This analysis report has been presented by Aishwarya Jain as part of her assignment in our certificate course on New Criminal Laws.

Parliament recently approved three new bills aimed at modernizing India’s criminal justice system. These bills replace colonial-era laws with a focus on harsher punishments for serious crimes like terrorism, lynching, and threats to national security. The bills, named the Bharatiya Nyaya (Second) Sanhita, Bharatiya Nagrik Suraksha (Second) Sanhita, and Bharatiya Sakshya (Second) Bill, address a long-standing need to move away from outdated legal codes.

The bills, which replace the Indian Penal Code, Code of Criminal Procedure, and Indian Evidence Act, received approval in the Lok Sabha on 20th December, 2023 and received approval in Rajya Sabha on 21st December. The President Draupadi Murmu assented on 25th .
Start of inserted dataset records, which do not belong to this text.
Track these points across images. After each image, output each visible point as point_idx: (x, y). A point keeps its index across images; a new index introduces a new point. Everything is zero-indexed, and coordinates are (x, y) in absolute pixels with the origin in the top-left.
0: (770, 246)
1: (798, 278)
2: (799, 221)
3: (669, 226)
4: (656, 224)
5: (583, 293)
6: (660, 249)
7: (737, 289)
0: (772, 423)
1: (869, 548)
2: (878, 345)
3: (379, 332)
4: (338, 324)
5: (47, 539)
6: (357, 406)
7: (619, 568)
“The passage of Bharatiya Nagarik Suraksha Sanhita, 2023, Bharatiya Nyaya Sanhita, 2023 and Bharatiya Sakshya Adhiniyam, 2023 is a watershed moment in our history. These Bills mark the end of colonial-era laws. A new era begins with laws centered on public service and welfare,” PM Modi tweeted. The Prime Minister stated, “These Bills ensure enhanced protection for the impoverished, marginalized, and vulnerable sections of our society.”
Additionally, he stated that the new legislation will take a strong stance against crimes like organized crime, terrorism, and other offenses that undermine our peaceful progress.
The new legislation seek to modernize the criminal justice system through:
– Changing laws from the colonial era
-Putting victim rights first
-A greater focus on national security
-Simplifying the process of managing digital evidence

Notably, most opposition MPs were suspended for their “unruly behavior” when they demanded a discussion on the December 13 security breach in Parliament, and as a result, the bills were passed in the Upper House without their presence.
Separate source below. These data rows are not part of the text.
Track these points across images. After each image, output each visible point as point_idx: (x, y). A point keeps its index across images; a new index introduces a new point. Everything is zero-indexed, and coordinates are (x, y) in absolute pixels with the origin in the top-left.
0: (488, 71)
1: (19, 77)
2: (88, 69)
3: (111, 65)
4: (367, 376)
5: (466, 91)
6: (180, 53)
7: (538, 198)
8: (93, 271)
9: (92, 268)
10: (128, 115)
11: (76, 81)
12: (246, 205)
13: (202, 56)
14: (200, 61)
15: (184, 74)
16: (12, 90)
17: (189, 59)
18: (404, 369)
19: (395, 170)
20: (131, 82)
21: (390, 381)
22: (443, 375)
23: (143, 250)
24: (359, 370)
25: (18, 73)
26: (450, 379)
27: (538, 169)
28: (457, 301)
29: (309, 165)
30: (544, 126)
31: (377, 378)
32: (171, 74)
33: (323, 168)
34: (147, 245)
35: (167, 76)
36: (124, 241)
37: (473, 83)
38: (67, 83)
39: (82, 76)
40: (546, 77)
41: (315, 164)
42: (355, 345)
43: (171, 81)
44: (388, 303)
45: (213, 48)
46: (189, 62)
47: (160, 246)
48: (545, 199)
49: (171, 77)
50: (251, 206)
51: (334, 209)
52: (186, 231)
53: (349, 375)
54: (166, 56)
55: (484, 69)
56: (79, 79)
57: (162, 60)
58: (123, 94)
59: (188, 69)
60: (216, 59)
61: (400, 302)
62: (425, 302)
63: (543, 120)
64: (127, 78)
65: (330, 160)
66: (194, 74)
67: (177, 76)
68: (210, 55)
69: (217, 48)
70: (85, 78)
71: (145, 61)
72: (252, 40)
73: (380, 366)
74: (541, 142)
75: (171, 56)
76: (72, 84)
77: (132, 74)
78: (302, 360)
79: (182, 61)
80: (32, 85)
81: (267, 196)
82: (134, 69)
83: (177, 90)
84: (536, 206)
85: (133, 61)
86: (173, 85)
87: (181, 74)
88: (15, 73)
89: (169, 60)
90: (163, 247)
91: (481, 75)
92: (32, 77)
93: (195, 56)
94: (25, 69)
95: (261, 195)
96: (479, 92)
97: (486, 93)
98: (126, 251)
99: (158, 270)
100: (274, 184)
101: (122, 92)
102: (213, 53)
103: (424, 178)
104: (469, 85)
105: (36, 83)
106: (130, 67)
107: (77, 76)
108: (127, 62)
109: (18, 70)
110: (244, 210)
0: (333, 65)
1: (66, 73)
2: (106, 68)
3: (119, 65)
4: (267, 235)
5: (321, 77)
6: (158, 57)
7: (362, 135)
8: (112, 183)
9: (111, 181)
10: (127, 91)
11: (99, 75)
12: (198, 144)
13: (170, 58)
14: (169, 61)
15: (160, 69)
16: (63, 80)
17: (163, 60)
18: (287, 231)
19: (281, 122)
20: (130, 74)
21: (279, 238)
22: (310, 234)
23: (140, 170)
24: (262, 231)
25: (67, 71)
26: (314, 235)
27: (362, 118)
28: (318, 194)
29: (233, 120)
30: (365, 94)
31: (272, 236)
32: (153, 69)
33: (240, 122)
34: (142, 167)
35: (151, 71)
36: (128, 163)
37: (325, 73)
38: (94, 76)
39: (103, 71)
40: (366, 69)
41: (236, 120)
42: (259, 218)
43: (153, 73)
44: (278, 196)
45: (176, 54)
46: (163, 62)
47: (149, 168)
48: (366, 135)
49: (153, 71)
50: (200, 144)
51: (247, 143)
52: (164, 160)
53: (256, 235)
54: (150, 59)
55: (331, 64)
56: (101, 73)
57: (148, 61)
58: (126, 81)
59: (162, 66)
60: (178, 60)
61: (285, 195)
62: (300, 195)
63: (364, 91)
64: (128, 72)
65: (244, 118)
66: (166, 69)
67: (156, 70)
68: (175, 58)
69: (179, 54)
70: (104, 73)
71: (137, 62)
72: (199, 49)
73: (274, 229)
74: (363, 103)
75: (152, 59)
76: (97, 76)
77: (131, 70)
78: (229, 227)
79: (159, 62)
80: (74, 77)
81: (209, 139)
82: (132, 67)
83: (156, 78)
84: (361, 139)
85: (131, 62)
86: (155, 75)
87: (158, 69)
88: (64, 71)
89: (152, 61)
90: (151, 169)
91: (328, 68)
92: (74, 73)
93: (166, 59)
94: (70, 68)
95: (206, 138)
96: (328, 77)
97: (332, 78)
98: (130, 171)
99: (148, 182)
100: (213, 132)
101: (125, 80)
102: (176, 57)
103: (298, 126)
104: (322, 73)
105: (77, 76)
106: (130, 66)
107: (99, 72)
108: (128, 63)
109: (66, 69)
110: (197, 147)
Also, petitions were filed at SC. One of the please filed by Vishal Tiwari stating the news laws to be draconian and how it establishes a police state was dismissed by the Hon’ble SC. Tiwari pleaded that the bills were passed without any actual parliamentary debate.
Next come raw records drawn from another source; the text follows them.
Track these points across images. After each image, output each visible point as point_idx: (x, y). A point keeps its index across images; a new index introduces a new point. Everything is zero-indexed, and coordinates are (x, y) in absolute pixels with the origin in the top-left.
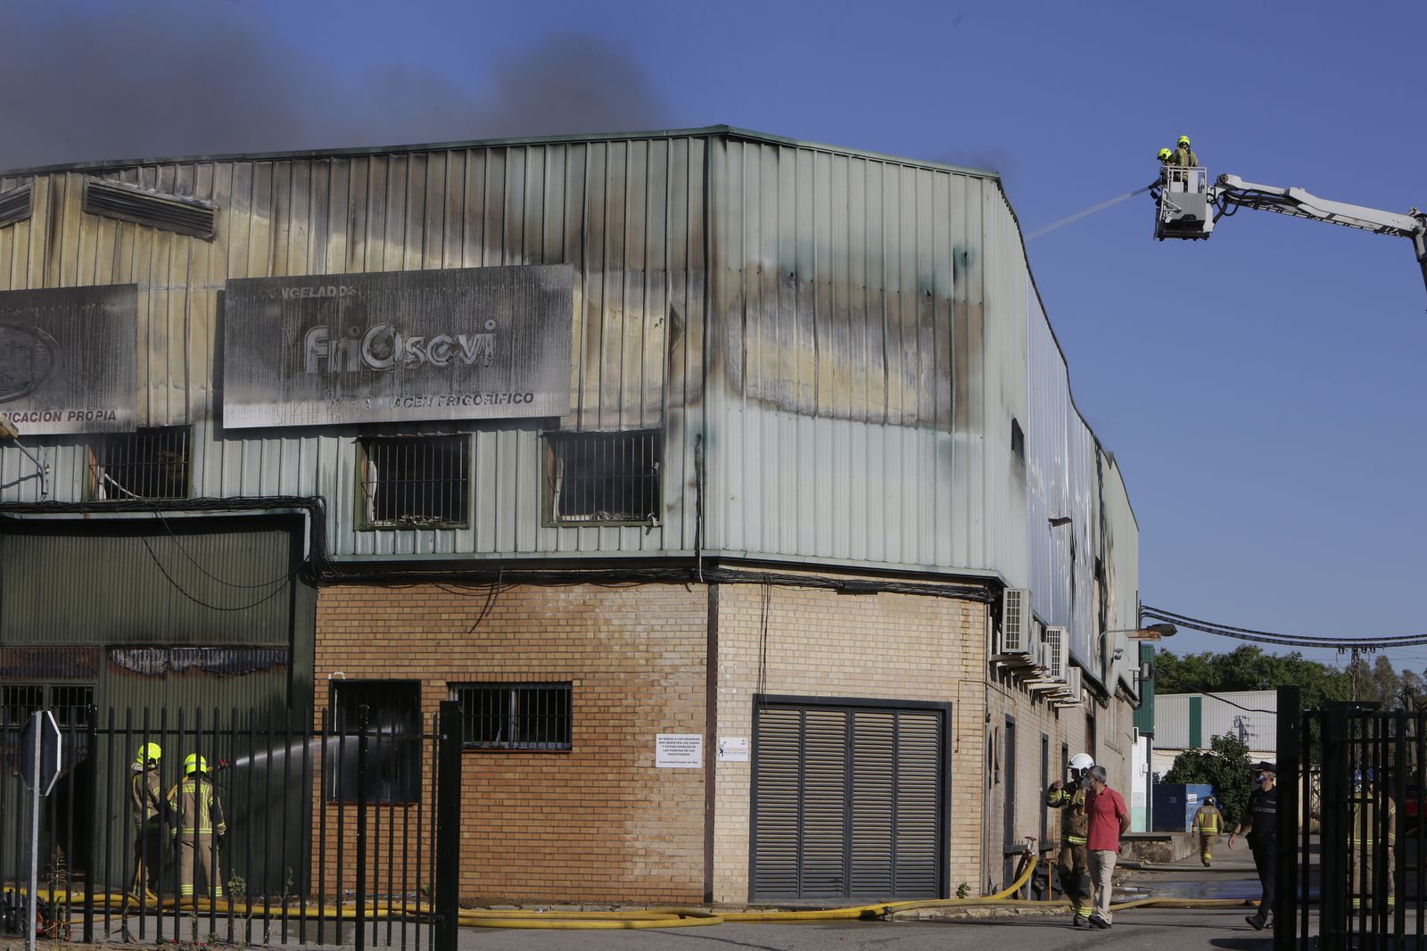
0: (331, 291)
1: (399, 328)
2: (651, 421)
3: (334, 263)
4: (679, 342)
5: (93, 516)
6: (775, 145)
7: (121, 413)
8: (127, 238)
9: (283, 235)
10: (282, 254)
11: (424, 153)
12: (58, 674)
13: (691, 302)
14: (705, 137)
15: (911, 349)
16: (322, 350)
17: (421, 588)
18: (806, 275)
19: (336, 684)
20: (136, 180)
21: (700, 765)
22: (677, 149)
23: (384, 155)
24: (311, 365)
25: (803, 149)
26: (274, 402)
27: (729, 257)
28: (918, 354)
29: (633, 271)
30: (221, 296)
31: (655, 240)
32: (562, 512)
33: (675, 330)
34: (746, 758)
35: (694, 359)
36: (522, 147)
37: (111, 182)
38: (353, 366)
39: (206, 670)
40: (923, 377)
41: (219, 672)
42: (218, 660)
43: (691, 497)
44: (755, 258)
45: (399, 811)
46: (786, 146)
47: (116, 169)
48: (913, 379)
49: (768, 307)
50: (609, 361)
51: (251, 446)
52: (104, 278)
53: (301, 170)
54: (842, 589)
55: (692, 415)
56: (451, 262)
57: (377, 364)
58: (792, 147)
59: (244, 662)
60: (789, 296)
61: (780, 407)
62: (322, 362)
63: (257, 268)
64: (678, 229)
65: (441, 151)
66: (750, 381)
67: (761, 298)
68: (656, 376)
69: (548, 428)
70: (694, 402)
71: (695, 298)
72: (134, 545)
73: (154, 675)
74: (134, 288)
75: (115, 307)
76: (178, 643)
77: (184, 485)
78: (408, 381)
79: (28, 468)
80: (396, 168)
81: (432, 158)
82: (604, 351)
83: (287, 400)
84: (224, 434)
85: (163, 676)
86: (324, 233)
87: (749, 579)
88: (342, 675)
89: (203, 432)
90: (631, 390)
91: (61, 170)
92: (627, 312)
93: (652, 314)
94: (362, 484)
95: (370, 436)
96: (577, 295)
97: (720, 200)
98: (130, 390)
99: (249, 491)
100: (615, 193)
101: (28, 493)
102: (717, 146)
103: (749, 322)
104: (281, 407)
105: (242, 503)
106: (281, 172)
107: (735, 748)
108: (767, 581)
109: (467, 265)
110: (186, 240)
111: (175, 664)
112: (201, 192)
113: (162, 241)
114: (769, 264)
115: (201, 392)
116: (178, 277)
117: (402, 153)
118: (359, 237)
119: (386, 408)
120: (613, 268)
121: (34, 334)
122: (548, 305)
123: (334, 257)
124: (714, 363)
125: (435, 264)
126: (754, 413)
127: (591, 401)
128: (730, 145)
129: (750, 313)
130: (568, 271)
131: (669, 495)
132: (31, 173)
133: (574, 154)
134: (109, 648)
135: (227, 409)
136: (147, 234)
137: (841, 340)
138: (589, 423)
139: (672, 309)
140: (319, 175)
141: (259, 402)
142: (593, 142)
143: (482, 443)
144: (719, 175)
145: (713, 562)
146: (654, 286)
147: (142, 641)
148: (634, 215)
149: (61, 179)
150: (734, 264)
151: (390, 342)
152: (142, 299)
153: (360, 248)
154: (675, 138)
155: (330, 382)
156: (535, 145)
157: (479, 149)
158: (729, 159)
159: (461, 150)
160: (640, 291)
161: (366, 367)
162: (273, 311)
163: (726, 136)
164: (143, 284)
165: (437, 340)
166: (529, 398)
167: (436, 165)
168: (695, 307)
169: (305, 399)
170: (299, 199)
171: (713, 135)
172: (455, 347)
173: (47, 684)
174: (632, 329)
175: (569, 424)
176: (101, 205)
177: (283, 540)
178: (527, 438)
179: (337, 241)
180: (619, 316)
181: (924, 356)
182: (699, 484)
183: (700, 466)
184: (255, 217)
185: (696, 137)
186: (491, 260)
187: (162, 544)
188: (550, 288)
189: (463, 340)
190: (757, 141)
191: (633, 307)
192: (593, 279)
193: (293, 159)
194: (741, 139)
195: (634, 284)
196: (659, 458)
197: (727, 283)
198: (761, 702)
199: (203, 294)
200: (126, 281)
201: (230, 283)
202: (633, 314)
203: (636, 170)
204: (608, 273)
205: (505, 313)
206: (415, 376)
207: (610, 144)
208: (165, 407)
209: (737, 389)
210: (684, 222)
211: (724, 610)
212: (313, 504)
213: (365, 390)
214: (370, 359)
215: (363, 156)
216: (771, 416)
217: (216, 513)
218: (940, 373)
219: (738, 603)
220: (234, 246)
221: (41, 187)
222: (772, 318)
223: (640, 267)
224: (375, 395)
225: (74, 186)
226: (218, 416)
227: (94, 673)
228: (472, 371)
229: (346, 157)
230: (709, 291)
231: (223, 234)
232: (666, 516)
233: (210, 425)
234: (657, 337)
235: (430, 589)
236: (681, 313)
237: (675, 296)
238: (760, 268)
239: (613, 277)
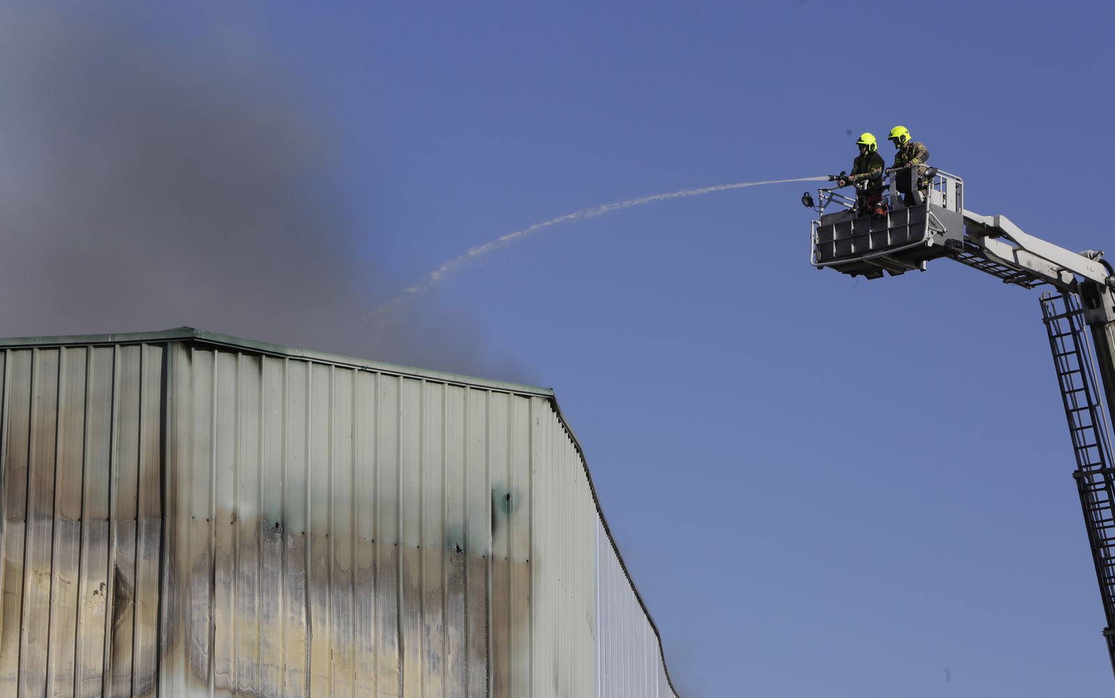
4: (126, 615)
6: (256, 355)
13: (141, 561)
14: (163, 344)
15: (434, 621)
18: (296, 526)
22: (126, 359)
25: (294, 359)
27: (193, 502)
28: (444, 629)
29: (66, 520)
31: (96, 479)
33: (121, 598)
35: (145, 638)
40: (450, 658)
44: (229, 504)
46: (271, 355)
48: (437, 661)
49: (245, 568)
50: (31, 641)
58: (280, 357)
60: (273, 552)
64: (126, 467)
66: (219, 666)
67: (236, 558)
68: (94, 660)
70: (144, 695)
71: (148, 556)
82: (25, 627)
90: (60, 679)
92: (57, 574)
93: (90, 578)
97: (181, 427)
100: (43, 416)
102: (179, 356)
103: (220, 588)
114: (247, 511)
120: (39, 517)
124: (171, 643)
128: (197, 355)
129: (220, 575)
137: (341, 611)
139: (117, 570)
142: (15, 349)
144: (181, 394)
146: (93, 541)
148: (69, 448)
150: (200, 512)
154: (123, 344)
158: (196, 374)
160: (74, 546)
163: (191, 343)
168: (148, 568)
171: (174, 341)
174: (63, 597)
180: (46, 581)
181: (452, 630)
185: (152, 343)
190: (233, 350)
191: (65, 567)
192: (12, 531)
194: (210, 347)
195: (67, 537)
197: (191, 536)
202: (65, 578)
203: (71, 384)
204: (32, 522)
207: (37, 352)
209: (201, 676)
210: (134, 458)
218: (472, 653)
222: (250, 582)
223: (76, 516)
230: (166, 546)
234: (96, 608)
236: (128, 576)
237: (121, 554)
238: (235, 517)
239: (39, 530)
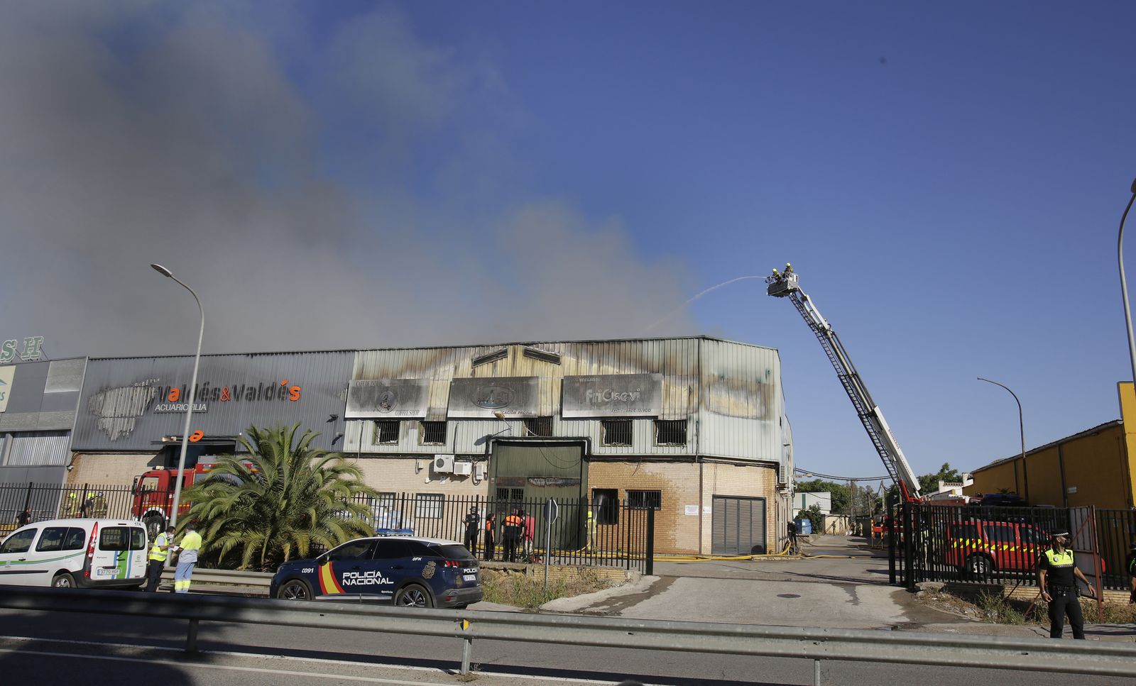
0: (594, 379)
1: (613, 390)
2: (684, 417)
3: (594, 373)
4: (692, 396)
5: (525, 441)
6: (717, 341)
7: (534, 412)
8: (536, 363)
9: (580, 364)
10: (579, 369)
11: (619, 342)
12: (514, 485)
14: (698, 339)
15: (754, 397)
16: (591, 396)
17: (618, 463)
18: (726, 377)
19: (593, 490)
20: (538, 347)
21: (698, 514)
22: (691, 342)
23: (608, 342)
24: (588, 400)
25: (725, 342)
26: (577, 410)
27: (705, 372)
28: (756, 399)
29: (678, 376)
30: (562, 380)
31: (685, 367)
32: (658, 442)
33: (690, 392)
34: (711, 512)
35: (696, 400)
36: (647, 340)
37: (531, 348)
38: (599, 401)
39: (556, 485)
41: (560, 486)
42: (560, 482)
43: (695, 439)
44: (712, 372)
45: (610, 526)
46: (720, 341)
47: (532, 344)
48: (755, 406)
49: (716, 386)
50: (672, 401)
51: (570, 422)
52: (529, 375)
53: (585, 346)
54: (736, 465)
55: (695, 416)
56: (627, 372)
57: (607, 400)
58: (722, 341)
59: (567, 483)
60: (721, 383)
61: (719, 414)
62: (591, 399)
63: (572, 373)
64: (691, 364)
65: (624, 341)
66: (711, 407)
67: (714, 383)
68: (685, 405)
69: (655, 419)
70: (696, 412)
71: (696, 383)
72: (536, 449)
73: (541, 486)
74: (537, 377)
75: (532, 382)
76: (548, 477)
77: (551, 433)
78: (615, 405)
79: (506, 427)
80: (612, 346)
81: (622, 343)
82: (670, 398)
83: (581, 410)
84: (562, 419)
85: (544, 486)
86: (591, 363)
87: (711, 462)
88: (595, 487)
89: (557, 419)
90: (678, 409)
91: (516, 344)
93: (684, 388)
94: (602, 433)
95: (604, 420)
96: (663, 382)
97: (703, 356)
98: (536, 406)
99: (570, 435)
100: (673, 354)
101: (506, 434)
102: (702, 341)
103: (711, 390)
104: (579, 412)
105: (568, 438)
106: (579, 346)
107: (707, 509)
108: (716, 462)
109: (632, 373)
110: (552, 364)
111: (547, 483)
112: (556, 351)
113: (545, 364)
114: (716, 374)
115: (556, 407)
116: (550, 375)
117: (613, 341)
118: (601, 364)
119: (608, 413)
120: (673, 375)
121: (509, 389)
122: (654, 385)
123: (594, 370)
124: (701, 402)
125: (623, 373)
126: (712, 415)
127: (667, 411)
128: (705, 341)
129: (711, 387)
130: (660, 375)
131: (689, 438)
132: (508, 345)
133: (662, 342)
134: (528, 478)
135: (563, 412)
136: (541, 362)
137: (735, 395)
138: (666, 418)
139: (690, 386)
140: (590, 347)
141: (573, 410)
143: (636, 422)
144: (702, 349)
145: (701, 457)
146: (685, 379)
147: (538, 476)
148: (679, 361)
149: (516, 346)
150: (707, 374)
151: (610, 394)
152: (540, 380)
153: (601, 368)
154: (690, 339)
155: (593, 404)
156: (651, 340)
157: (635, 341)
158: (705, 344)
159: (630, 341)
160: (680, 381)
161: (603, 401)
162: (577, 385)
163: (704, 338)
164: (540, 376)
165: (623, 394)
166: (649, 410)
167: (623, 345)
168: (696, 385)
169: (585, 410)
170: (584, 354)
171: (700, 338)
172: (629, 396)
173: (510, 488)
174: (678, 392)
175: (660, 418)
176: (527, 354)
177: (579, 449)
178: (649, 422)
179: (595, 366)
180: (675, 388)
181: (758, 400)
182: (697, 435)
183: (698, 430)
184: (572, 359)
185: (696, 338)
186: (639, 372)
187: (544, 449)
188: (655, 380)
189: (631, 394)
190: (712, 340)
191: (678, 386)
192: (667, 377)
193: (583, 342)
194: (708, 339)
195: (679, 379)
196: (686, 427)
197: (705, 379)
198: (715, 497)
199: (557, 379)
200: (535, 375)
201: (565, 377)
202: (679, 388)
203: (679, 347)
204: (671, 376)
205: (643, 387)
206: (617, 404)
207: (672, 340)
208: (546, 411)
209: (708, 409)
210: (693, 363)
211: (704, 470)
212: (587, 438)
213: (603, 407)
214: (604, 399)
215: (602, 342)
216: (717, 416)
217: (560, 441)
218: (762, 404)
219: (708, 468)
220: (566, 367)
221: (510, 348)
222: (717, 389)
223: (680, 375)
224: (606, 409)
225: (520, 349)
226: (561, 414)
227: (523, 485)
228: (633, 403)
229: (597, 342)
230: (700, 381)
231: (563, 363)
232: (688, 444)
233: (559, 416)
234: (685, 394)
235: (621, 463)
236: (692, 387)
237: (690, 382)
238: (714, 375)
239: (673, 377)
These new laws criminalize acts like as terrorism, corruption, mob lynching, and organized crime. They allow individuals to file a police complaint at any police station, regardless of where the incident occurred. They recommend videotaping search and seizure activities, as well as increasing the use of electronic evidence and forensics during investigations. They propose community service as a new kind of punishment. They advocate for faster justice through video trials and holding trials in the absence of the accused.

The Conclusion:

Most experts claim the new bills “retain more than 80%” of the 160-year-old Indian Penal Code, which was drafted by British historian Thomas Babington Macaulay. They further state that the 50-year-old Code of Criminal Procedure has been modified and amended on a regular basis, most recently in 2018. “The majority of these bills retain exactly the same existing provisions under new names”.
Experts argue that instead than deleting laws and dealing with the immense administrative issues that would result, India might have simply amended existing laws.